Saved data entries:

=== Begin Enclosure ===

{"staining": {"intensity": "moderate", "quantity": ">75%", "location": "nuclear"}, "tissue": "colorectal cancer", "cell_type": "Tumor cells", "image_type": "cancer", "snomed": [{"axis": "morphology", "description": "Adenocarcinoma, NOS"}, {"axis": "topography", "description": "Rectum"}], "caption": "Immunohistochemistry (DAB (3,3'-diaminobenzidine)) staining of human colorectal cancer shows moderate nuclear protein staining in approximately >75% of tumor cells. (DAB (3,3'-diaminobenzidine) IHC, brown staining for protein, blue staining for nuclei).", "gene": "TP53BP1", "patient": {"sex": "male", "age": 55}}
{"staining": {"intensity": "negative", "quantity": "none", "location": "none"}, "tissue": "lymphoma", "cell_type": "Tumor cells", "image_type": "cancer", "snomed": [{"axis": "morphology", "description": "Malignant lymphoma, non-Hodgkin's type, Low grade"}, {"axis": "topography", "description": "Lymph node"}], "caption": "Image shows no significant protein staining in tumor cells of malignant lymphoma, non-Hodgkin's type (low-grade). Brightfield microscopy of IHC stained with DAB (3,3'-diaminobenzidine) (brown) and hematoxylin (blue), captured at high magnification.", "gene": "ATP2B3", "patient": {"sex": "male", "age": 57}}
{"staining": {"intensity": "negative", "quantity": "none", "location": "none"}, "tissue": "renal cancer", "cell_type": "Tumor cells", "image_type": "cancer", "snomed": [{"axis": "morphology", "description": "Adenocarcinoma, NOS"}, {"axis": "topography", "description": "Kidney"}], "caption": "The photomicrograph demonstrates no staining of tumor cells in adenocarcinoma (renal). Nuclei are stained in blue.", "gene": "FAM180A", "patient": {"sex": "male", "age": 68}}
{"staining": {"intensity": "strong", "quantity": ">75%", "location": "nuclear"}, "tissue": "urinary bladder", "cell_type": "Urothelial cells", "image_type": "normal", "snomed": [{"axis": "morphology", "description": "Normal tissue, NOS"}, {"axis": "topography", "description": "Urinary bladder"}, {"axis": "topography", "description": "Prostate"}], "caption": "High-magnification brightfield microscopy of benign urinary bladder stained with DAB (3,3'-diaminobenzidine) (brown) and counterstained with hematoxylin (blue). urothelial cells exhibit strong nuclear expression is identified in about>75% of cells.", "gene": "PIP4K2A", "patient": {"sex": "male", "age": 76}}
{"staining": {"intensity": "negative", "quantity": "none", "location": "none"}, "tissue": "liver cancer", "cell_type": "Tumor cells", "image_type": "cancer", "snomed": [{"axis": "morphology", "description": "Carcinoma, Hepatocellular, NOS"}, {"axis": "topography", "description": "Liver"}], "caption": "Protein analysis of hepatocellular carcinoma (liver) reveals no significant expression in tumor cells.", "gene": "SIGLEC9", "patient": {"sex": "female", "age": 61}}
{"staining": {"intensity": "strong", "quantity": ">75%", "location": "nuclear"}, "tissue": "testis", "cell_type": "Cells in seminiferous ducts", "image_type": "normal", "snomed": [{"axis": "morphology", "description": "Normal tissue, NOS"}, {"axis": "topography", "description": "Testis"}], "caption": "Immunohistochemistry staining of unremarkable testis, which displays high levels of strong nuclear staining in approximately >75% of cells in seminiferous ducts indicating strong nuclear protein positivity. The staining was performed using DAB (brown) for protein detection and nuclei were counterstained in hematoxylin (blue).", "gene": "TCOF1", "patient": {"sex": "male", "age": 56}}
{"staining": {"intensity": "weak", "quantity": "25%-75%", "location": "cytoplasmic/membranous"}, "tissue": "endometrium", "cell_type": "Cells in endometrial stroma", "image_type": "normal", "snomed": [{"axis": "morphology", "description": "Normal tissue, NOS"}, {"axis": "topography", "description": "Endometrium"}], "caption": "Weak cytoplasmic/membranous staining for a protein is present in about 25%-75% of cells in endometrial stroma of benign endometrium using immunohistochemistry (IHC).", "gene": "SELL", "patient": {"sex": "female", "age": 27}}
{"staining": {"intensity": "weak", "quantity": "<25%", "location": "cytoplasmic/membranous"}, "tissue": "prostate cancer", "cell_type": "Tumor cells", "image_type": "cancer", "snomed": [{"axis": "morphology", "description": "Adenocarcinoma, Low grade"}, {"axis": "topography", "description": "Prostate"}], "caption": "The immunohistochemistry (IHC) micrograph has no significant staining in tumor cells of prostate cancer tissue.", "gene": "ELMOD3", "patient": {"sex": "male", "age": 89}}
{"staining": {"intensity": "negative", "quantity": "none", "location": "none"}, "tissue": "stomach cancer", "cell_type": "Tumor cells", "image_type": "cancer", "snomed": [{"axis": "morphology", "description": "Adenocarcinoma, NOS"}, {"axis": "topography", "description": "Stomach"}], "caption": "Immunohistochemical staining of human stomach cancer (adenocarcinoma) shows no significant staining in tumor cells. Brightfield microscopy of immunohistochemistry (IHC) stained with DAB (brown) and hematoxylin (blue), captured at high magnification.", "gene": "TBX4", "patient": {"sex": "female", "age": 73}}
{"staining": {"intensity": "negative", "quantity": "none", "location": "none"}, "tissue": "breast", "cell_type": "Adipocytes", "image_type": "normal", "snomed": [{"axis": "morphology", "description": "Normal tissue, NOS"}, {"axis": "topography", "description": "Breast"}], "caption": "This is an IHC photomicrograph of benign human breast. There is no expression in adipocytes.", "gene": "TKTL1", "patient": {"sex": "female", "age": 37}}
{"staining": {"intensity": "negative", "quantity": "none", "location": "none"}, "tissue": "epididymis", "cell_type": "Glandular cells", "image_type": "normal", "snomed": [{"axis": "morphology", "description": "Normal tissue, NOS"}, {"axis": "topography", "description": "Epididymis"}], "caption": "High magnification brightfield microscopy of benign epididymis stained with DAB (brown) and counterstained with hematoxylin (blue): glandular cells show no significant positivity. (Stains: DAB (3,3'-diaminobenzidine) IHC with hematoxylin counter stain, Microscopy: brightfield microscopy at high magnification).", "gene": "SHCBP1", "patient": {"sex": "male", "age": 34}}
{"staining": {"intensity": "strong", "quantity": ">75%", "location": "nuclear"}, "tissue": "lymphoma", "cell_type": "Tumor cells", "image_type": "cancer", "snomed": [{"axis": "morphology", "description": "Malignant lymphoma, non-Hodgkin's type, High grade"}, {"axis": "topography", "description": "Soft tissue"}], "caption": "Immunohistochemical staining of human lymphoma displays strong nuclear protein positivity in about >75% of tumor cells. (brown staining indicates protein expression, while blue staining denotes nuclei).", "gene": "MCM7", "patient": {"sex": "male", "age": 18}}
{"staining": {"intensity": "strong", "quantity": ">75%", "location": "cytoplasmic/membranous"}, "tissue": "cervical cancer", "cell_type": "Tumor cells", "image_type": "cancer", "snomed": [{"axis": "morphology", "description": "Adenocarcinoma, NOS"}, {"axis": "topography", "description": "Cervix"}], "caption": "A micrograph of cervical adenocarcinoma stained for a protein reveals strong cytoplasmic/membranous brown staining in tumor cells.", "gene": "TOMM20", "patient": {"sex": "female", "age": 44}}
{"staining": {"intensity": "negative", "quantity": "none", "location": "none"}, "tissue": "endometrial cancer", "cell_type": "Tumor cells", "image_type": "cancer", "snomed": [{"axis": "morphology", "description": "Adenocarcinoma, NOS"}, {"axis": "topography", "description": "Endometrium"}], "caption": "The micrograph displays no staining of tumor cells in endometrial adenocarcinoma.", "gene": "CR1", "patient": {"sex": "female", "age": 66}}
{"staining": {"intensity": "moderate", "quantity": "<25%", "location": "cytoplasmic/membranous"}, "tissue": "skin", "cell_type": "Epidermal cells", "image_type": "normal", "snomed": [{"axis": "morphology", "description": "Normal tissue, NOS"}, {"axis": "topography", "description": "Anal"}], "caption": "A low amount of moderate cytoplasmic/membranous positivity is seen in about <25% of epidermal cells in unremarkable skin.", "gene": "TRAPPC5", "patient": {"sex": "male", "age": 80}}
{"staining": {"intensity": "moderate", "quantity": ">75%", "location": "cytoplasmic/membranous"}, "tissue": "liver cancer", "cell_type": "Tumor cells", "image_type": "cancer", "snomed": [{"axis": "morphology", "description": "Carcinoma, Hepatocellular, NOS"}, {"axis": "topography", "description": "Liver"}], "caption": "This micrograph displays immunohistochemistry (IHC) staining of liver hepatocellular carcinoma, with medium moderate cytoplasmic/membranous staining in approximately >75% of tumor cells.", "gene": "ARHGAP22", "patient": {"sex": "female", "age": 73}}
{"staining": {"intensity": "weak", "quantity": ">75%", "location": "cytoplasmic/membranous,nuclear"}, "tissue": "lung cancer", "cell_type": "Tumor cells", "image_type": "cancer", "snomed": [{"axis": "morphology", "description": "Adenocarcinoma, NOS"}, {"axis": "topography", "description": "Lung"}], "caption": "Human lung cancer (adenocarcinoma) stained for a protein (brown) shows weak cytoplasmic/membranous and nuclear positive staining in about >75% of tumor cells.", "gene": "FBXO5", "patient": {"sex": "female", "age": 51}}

=== End Enclosure ===

AIM OF THE EXERCISE: The answer must consist of every line from the data that contains the word "Liver".

ANSWER:
{"staining": {"intensity": "negative", "quantity": "none", "location": "none"}, "tissue": "liver cancer", "cell_type": "Tumor cells", "image_type": "cancer", "snomed": [{"axis": "morphology", "description": "Carcinoma, Hepatocellular, NOS"}, {"axis": "topography", "description": "Liver"}], "caption": "Protein analysis of hepatocellular carcinoma (liver) reveals no significant expression in tumor cells.", "gene": "SIGLEC9", "patient": {"sex": "female", "age": 61}}
{"staining": {"intensity": "moderate", "quantity": ">75%", "location": "cytoplasmic/membranous"}, "tissue": "liver cancer", "cell_type": "Tumor cells", "image_type": "cancer", "snomed": [{"axis": "morphology", "description": "Carcinoma, Hepatocellular, NOS"}, {"axis": "topography", "description": "Liver"}], "caption": "This micrograph displays immunohistochemistry (IHC) staining of liver hepatocellular carcinoma, with medium moderate cytoplasmic/membranous staining in approximately >75% of tumor cells.", "gene": "ARHGAP22", "patient": {"sex": "female", "age": 73}}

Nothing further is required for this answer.